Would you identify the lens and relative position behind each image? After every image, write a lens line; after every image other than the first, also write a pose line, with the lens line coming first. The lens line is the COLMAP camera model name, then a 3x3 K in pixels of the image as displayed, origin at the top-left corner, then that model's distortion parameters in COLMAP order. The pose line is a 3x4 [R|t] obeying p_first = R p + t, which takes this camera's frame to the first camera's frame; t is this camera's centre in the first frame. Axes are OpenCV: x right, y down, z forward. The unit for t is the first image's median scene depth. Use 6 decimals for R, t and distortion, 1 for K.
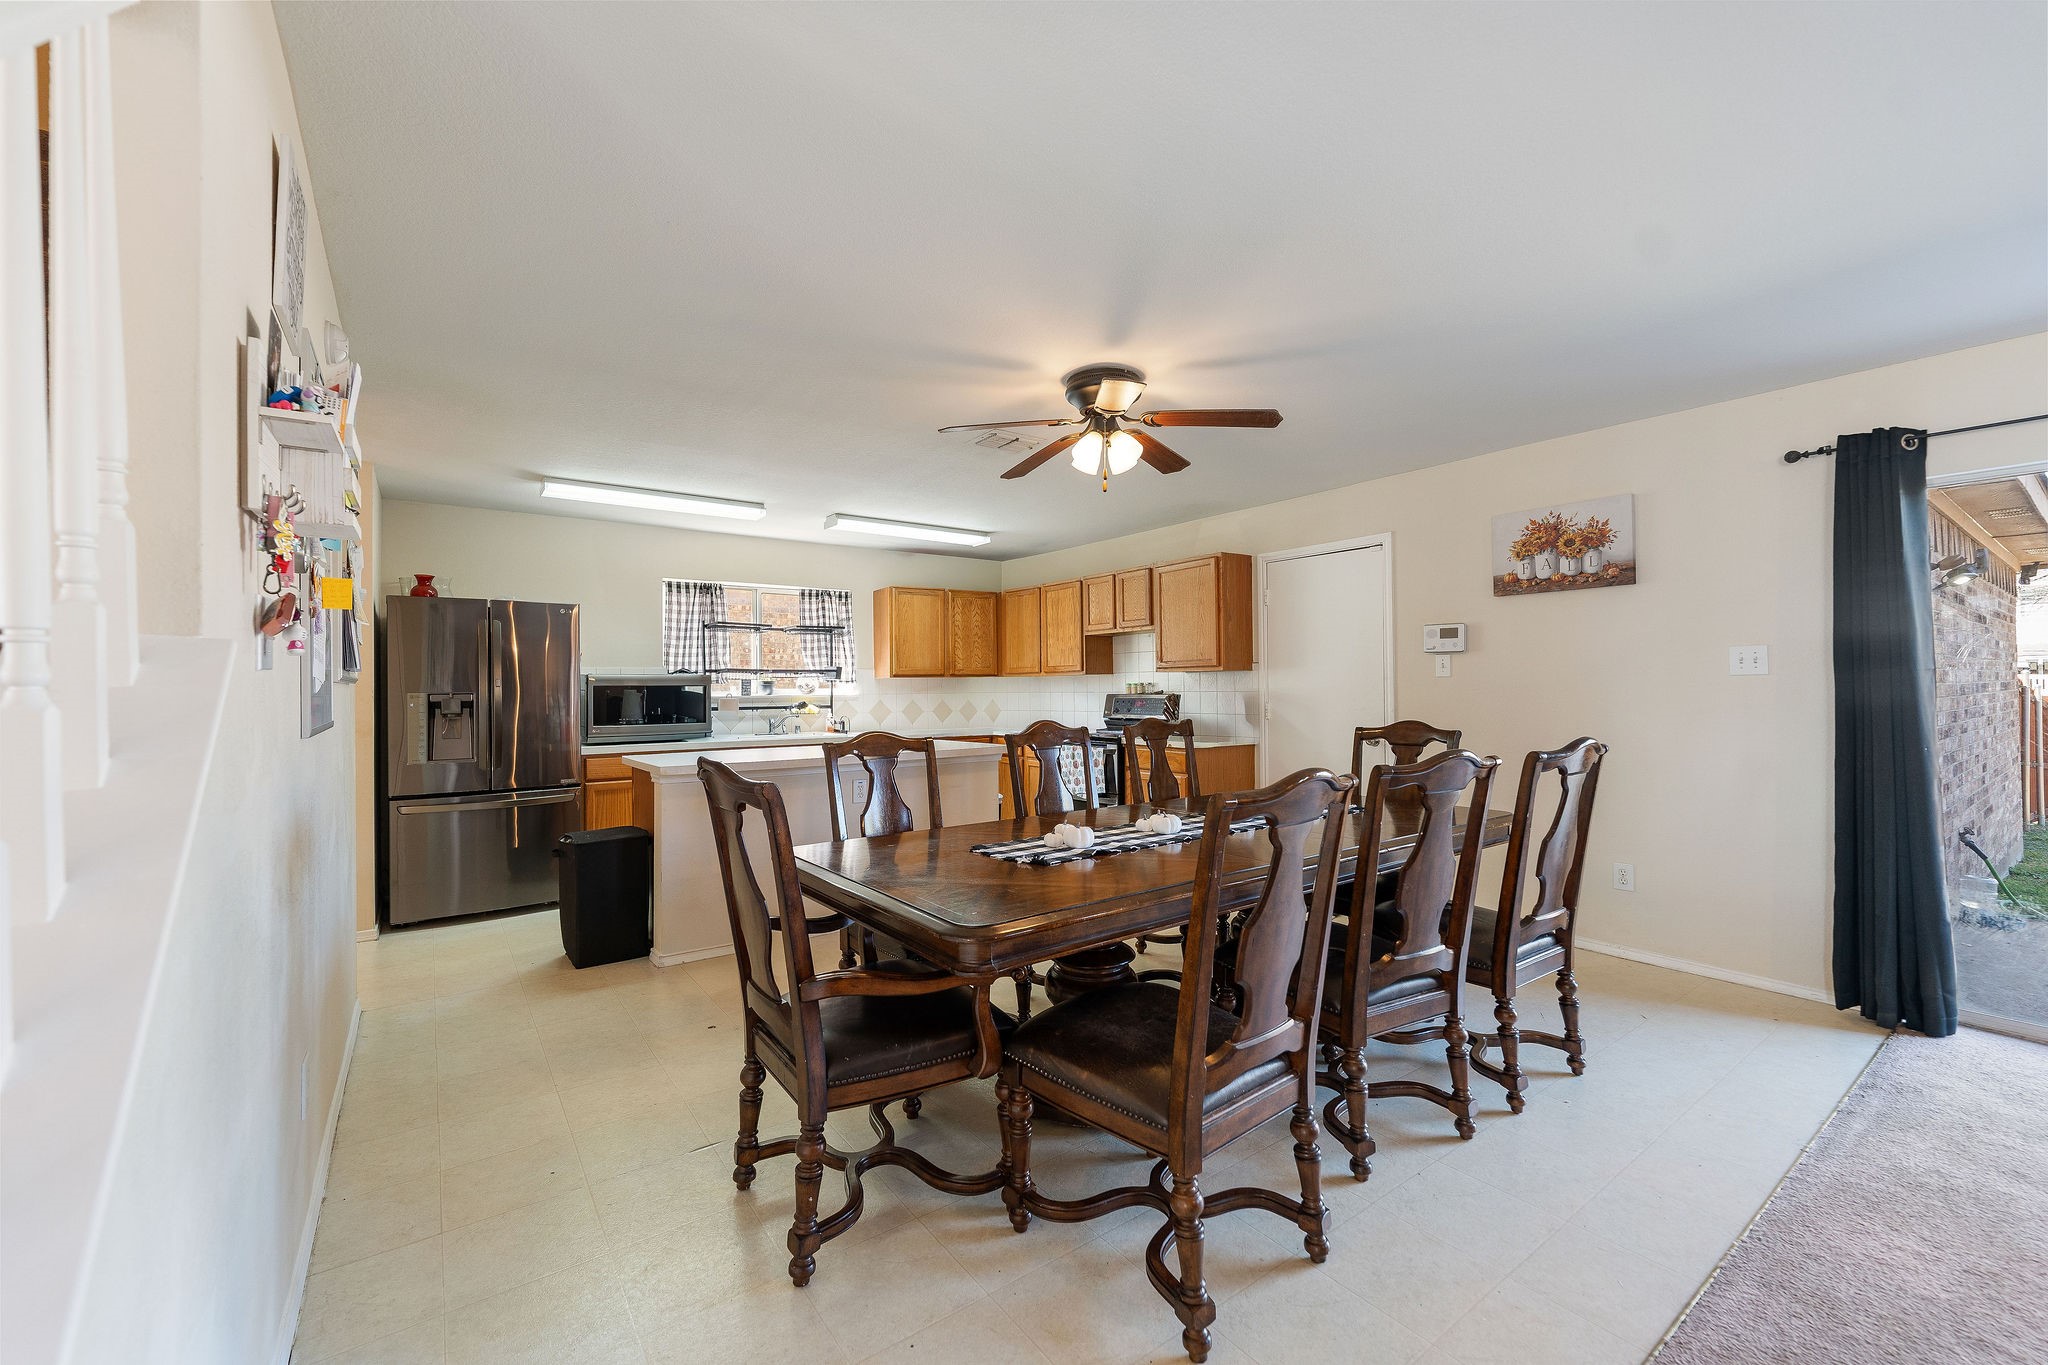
lens RADIAL K [[780.3, 0, 1024.0], [0, 780.3, 682.5], [0, 0, 1]] dist [-0.002211, -0.000398]
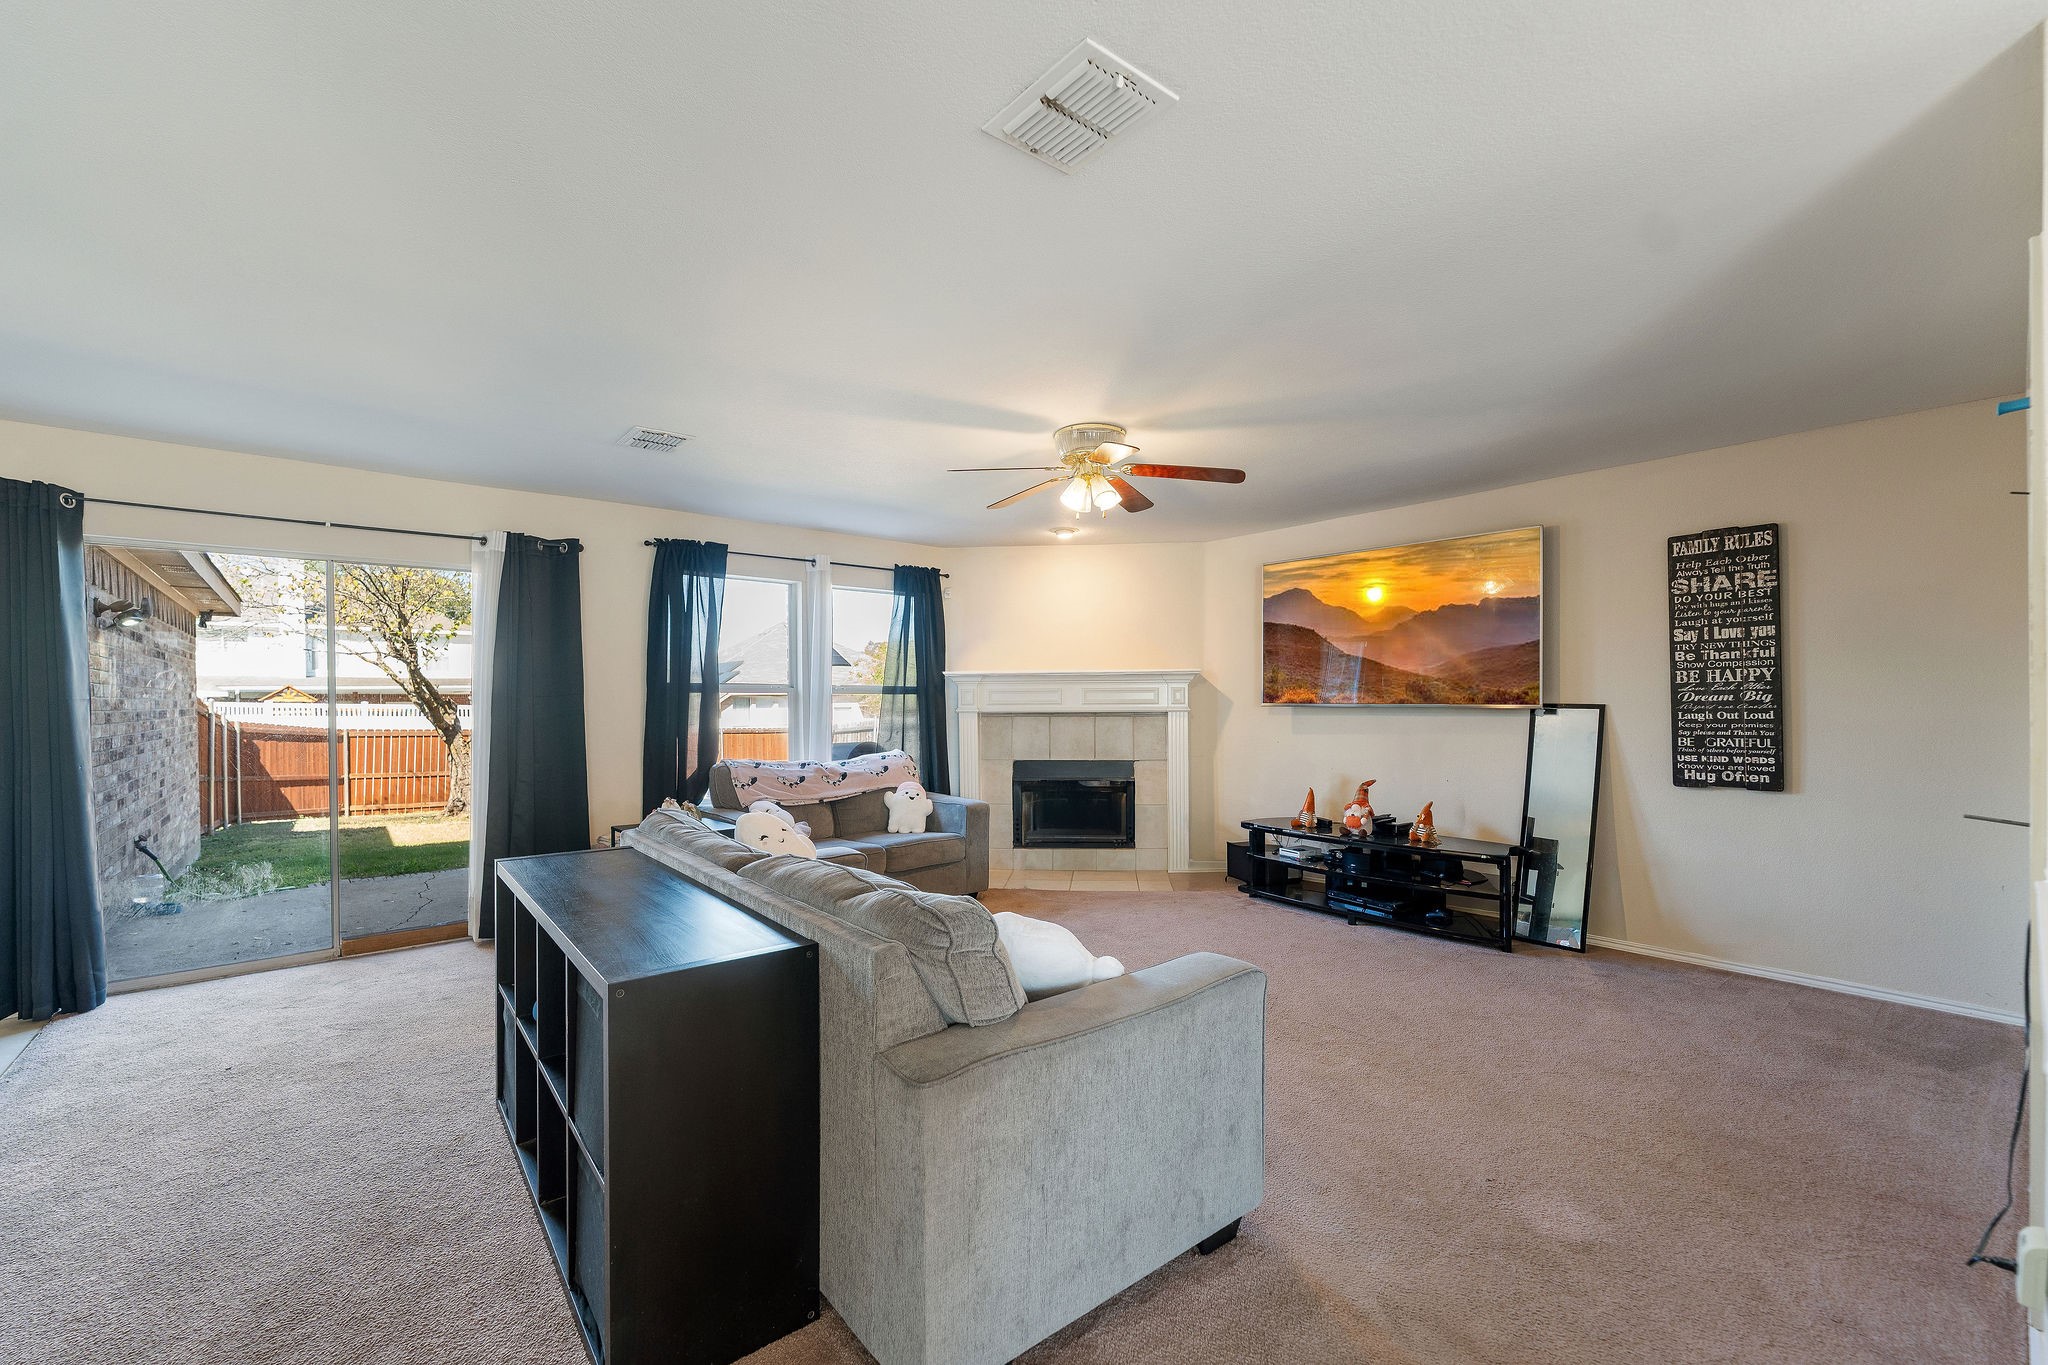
lens RADIAL K [[823.1, 0, 1029.2], [0, 823.1, 691.4], [0, 0, 1]] dist [-0.002120, -0.000163]
pose [[-0.101986, 0.014041, 0.994687, -0.105512], [0.009453, 0.999869, -0.013145, 0.000962], [-0.994741, 0.008062, -0.102105, -0.146399]]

Prompt >> Reproduce each of the lines above verbatim, leaving out the pictures.

Written reply >>
Would you identify the lens and relative position behind each image? After every image, write a lens line; after every image other than the first, also write a pose line, with the lens line coming first. The lens line is the COLMAP camera model name, then a 3x3 K in pixels of the image as displayed, origin at the top-left corner, then that model's distortion parameters in COLMAP order. The pose line is a 3x4 [R|t] obeying p_first = R p + t, which takes this camera's frame to the first camera's frame; t is this camera's centre in the first frame. Axes are OpenCV: x right, y down, z forward. The unit for t is the first image's median scene depth. Use 6 decimals for R, t and distortion, 1 for K.
lens RADIAL K [[780.3, 0, 1024.0], [0, 780.3, 682.5], [0, 0, 1]] dist [-0.002211, -0.000398]
lens RADIAL K [[823.1, 0, 1029.2], [0, 823.1, 691.4], [0, 0, 1]] dist [-0.002120, -0.000163]
pose [[-0.101986, 0.014041, 0.994687, -0.105512], [0.009453, 0.999869, -0.013145, 0.000962], [-0.994741, 0.008062, -0.102105, -0.146399]]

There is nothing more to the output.